Berezivka Jewish Cemetery
Presumably, the cemetery was founded in the late 19th or early 20th century. Tombstones from 1915 to 1918 are preserved on the site. Among them there is a tombstone of a man “killed by anarchists in 1918”. The cemetery is marked on a Russian topographic map from 1927, using data from the 1910s. The cemetery was ruined during WWII, but some pre-war tombstones are preserved. The cemetery was used until the 1990s.

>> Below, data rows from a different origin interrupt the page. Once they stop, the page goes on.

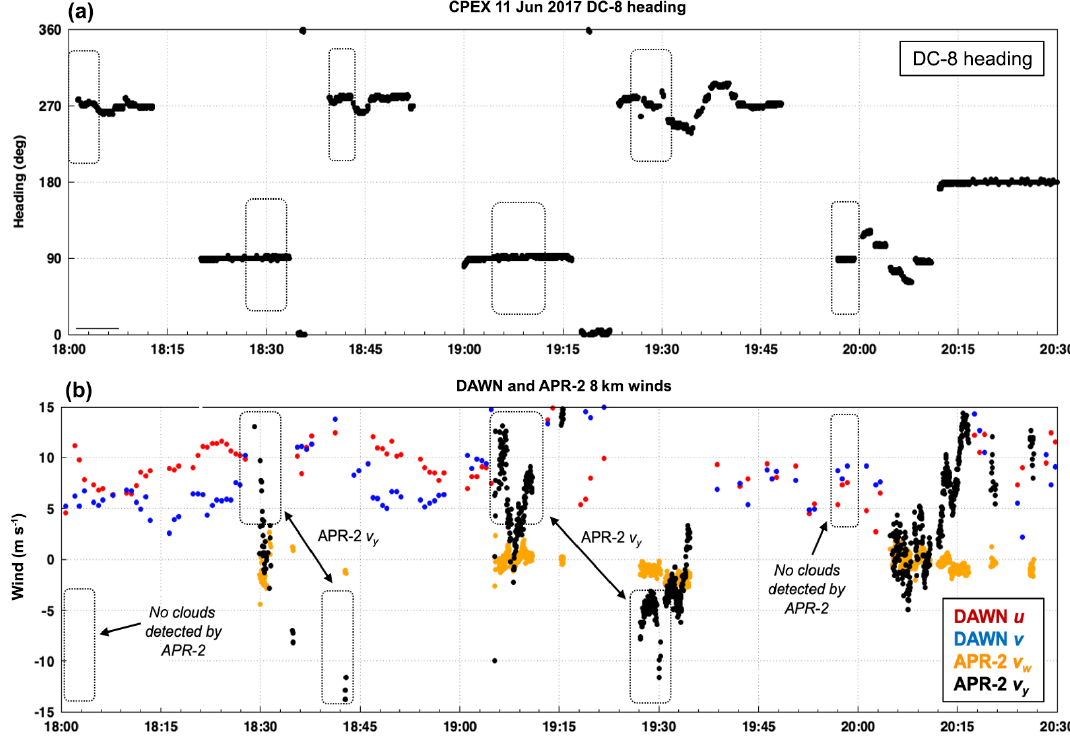
Figure 20. (a) DC-8 heading between 18:00 and 21:30UTC on 11 June 2017, highlighting the six time periods depicted in Fig. 19. (b) DAWN ( u,v ) wind vectors at the 8km level (red and blue points, respectively). APR-2 ( v w ,v y ) winds (orange and black, respectively) estimated from Eqs. (3) and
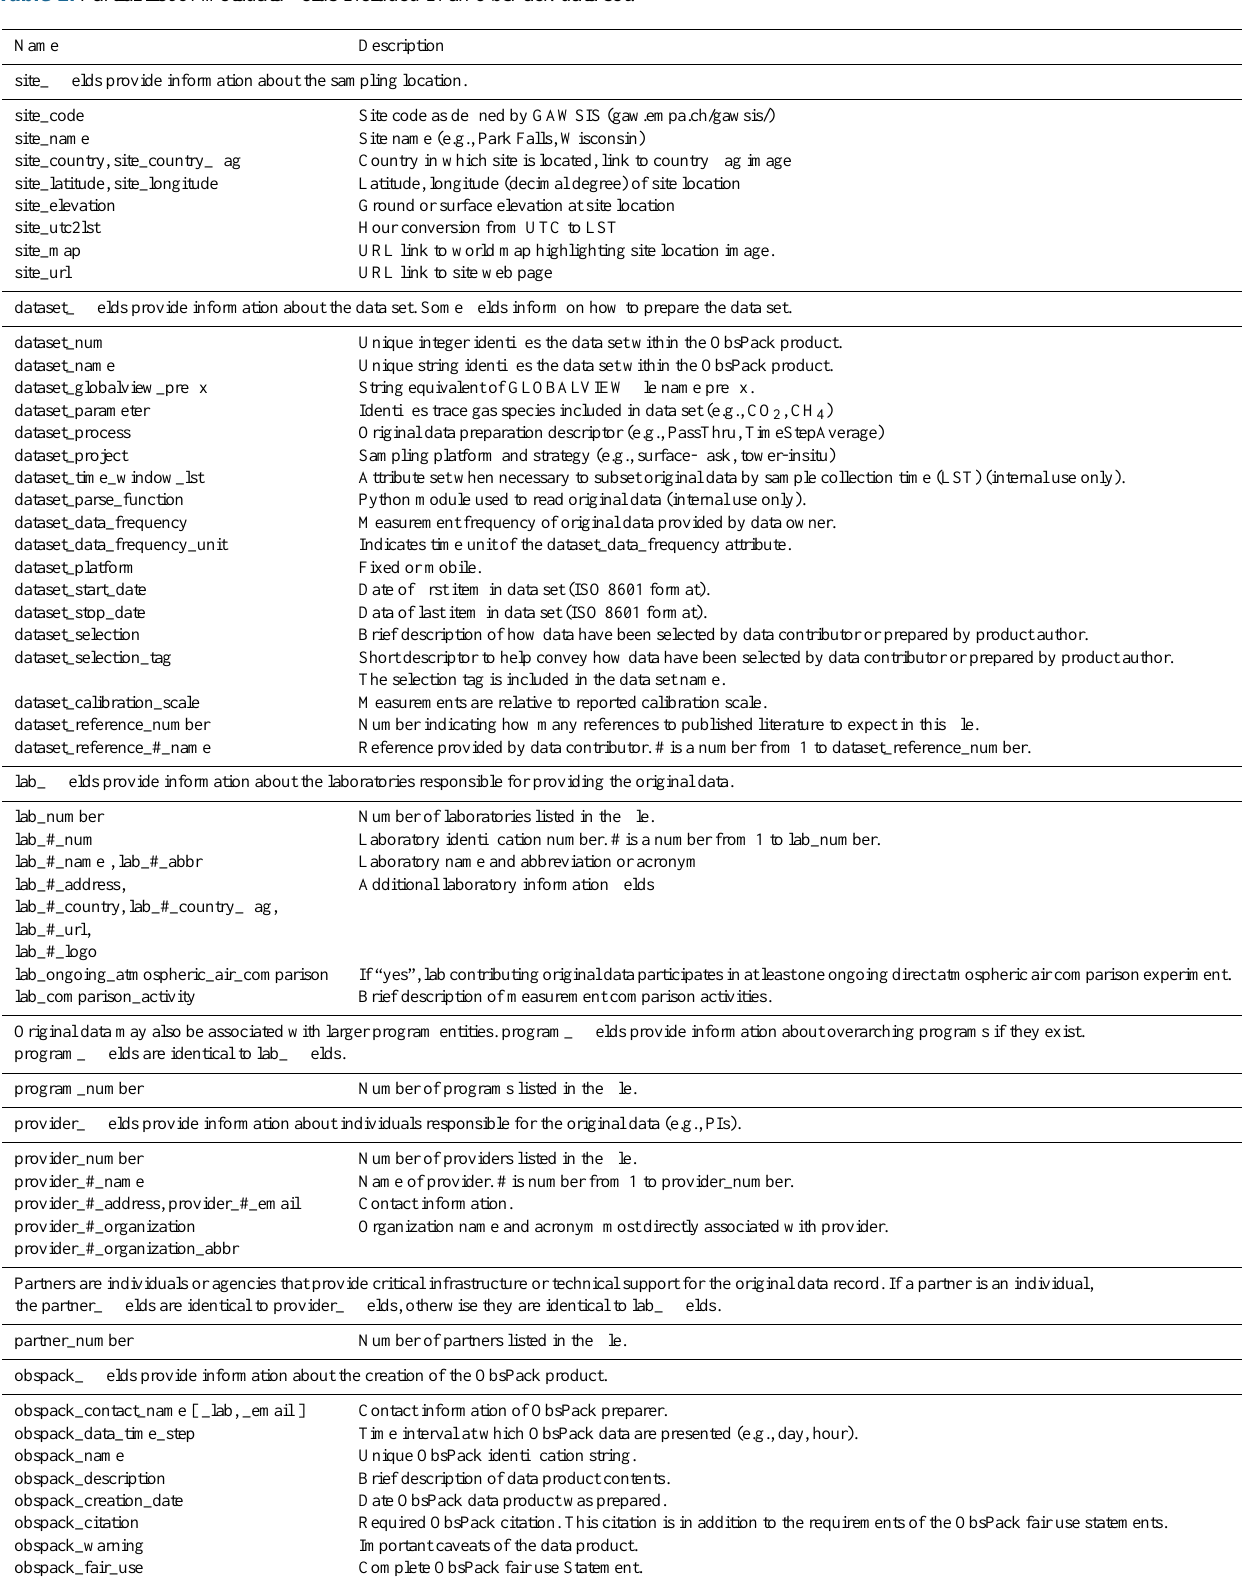
Table 2. Partial list of metadata fields included in an ObsPack data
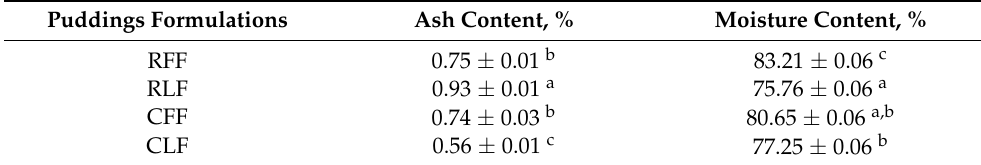
Table 2. Ash (%) and moisture (%) content of puddings formulations (RFF—rice starch, peach pur é e; fruit).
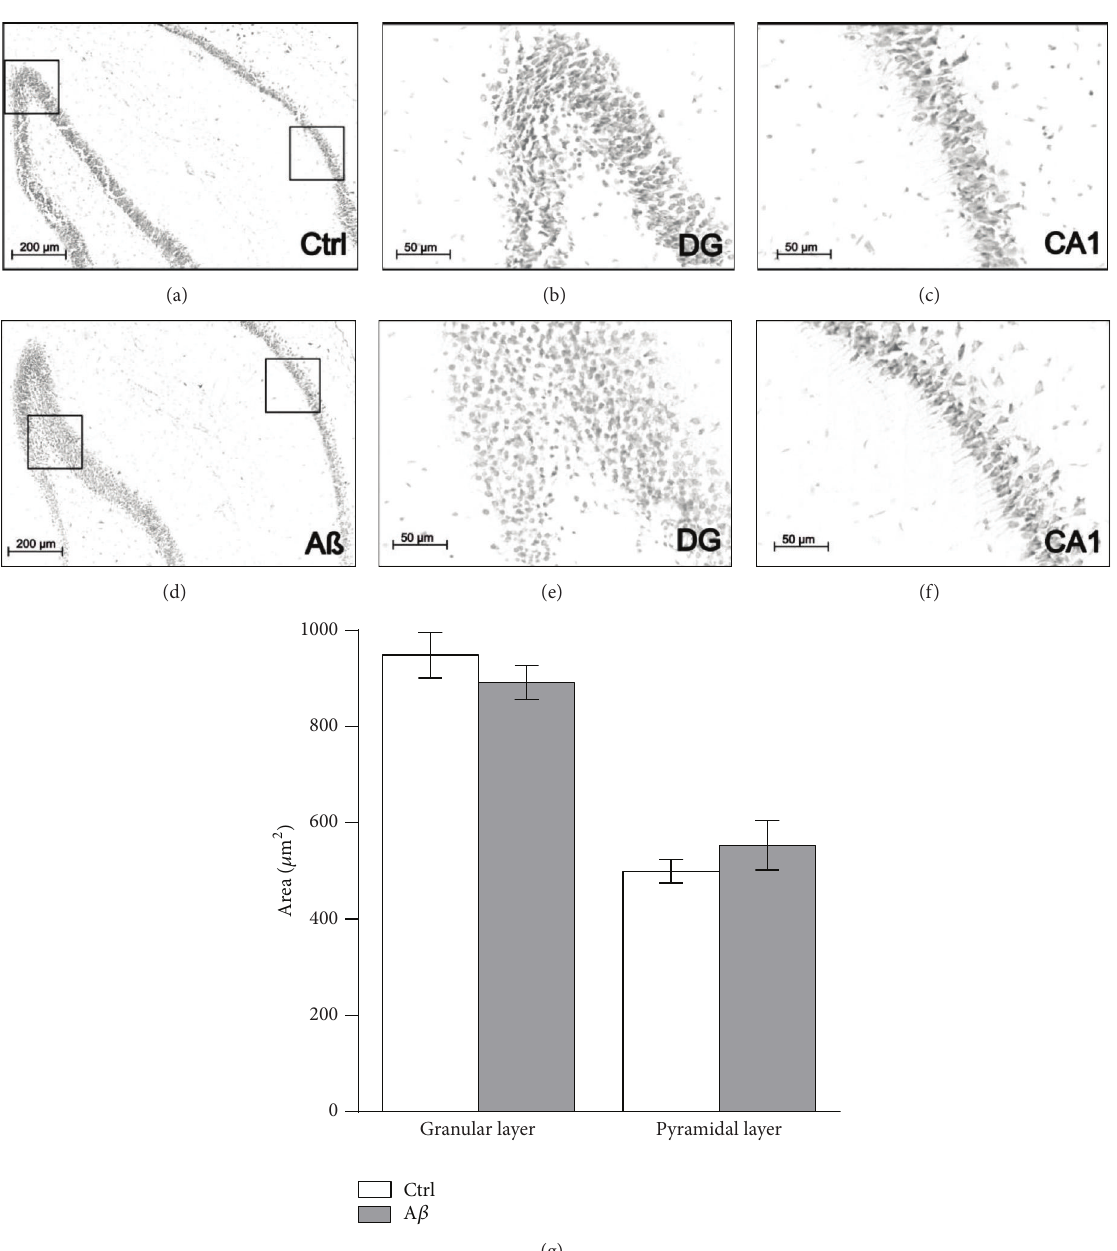
Figure 1: A 𝛽 does not affect hippocampal integrity. ((a)–(f)) Representative microphotographs of hippocampal sections obtained from animals injected with vehicle ((a)–(c)) or 400 pmoles of A 𝛽 ((d)–(f)). ((a) and (d)) Panoramic view of the hippocampus (10x). ((b) and (e)) Magnification of the dentate gyrus (40x) from the area enclosed in the squares shown in (a) and (d), respectively. ((c) and (f)) Magnification of the CA1 region (40x) from the area enclosed in the squares shown in (a) and (d), respectively. (g) Quantification of the area (mean ± S.E.M) of the granular cell layer and the pyramidal cell layer from sections of animals injected with vehicle (Ctrl) or 400 pmoles of A 𝛽 ( 𝑛 = 10/group). Note that A 𝛽 injection does not modify hippocampal integrity measured as the granular or pyramidal area.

The first mention of the Jewish community of Berezivka dates back to the first half of the 19th century. On April 26 and 27, 1881, a pogrom, during which 161 buildings owned by Jews were damaged, took place in the town. Only the synagogue and pharmacy remained untouched. In 1887, the Jewish population numbered 3,458 (56% of the total population). In the early 20th century, a government school for Jewish children operated. A Yiddish elementary school, a Yiddish evening school, a club, and a library were opened during the Soviet period. Also, a number of artisan cooperatives and Jewish kolkhozes were functioning. The Jewish population numbered 3,223 (43% of the total population) in 1926 and was reduced to 1,424 in 1939. On August 10, 1941, the Wehrmacht occupied the town. From mid-August until September 1941, 211 Jews were murdered. Thousands of Jews from Bessarabia and Odessa were deported to the Berezivka area, after the inclusion of the town into Romanian Transnistria. Nearly 7,000 Jews were killed. According to epigraphic data, a Jewish population was present in Beresivka until 1989.